■ Optical and exposure parameters:
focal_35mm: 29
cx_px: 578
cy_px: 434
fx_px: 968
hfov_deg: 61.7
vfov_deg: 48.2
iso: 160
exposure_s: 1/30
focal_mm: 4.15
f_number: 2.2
* * *
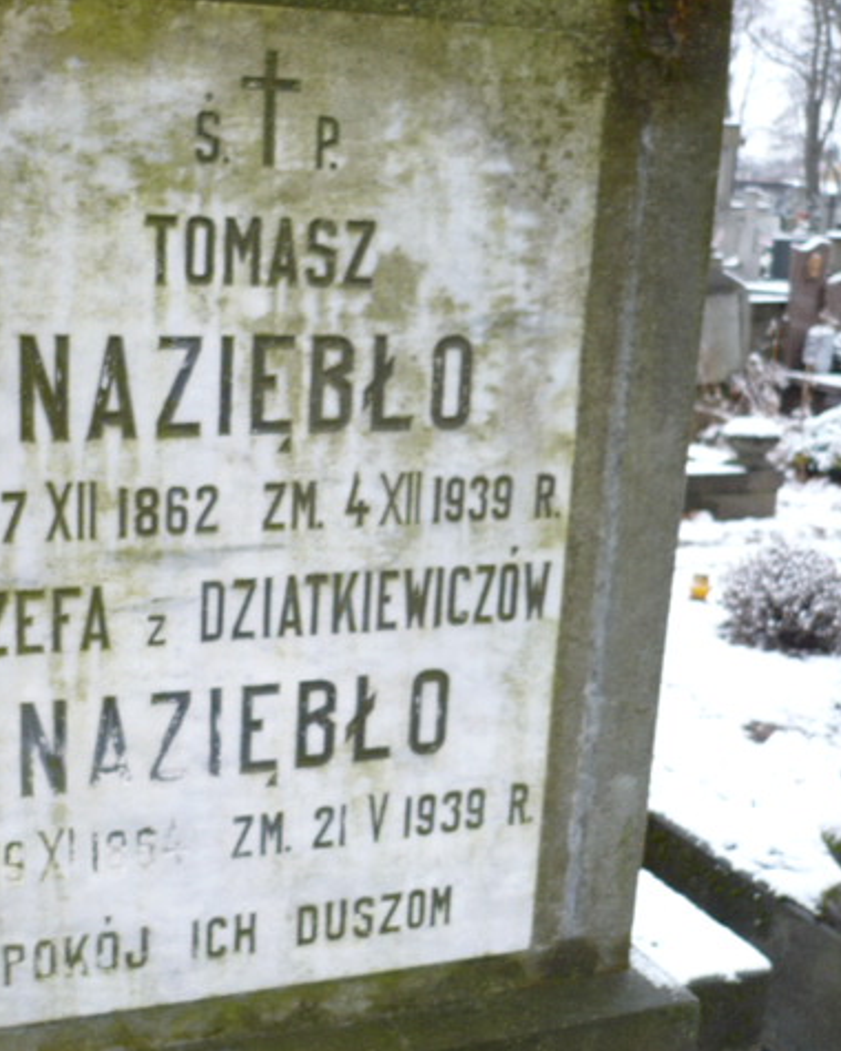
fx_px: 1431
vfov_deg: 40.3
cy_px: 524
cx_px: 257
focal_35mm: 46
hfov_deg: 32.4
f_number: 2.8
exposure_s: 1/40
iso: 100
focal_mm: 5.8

■ WHAT IS EXPECTED: Retype the portion of the data above that starts on the line with "focal_35mm: 29" and finishes on the line with "f_number: 2.2", including both of those lines.

■ EXERCISE SOLUTION:
focal_35mm: 29
cx_px: 578
cy_px: 434
fx_px: 968
hfov_deg: 61.7
vfov_deg: 48.2
iso: 160
exposure_s: 1/30
focal_mm: 4.15
f_number: 2.2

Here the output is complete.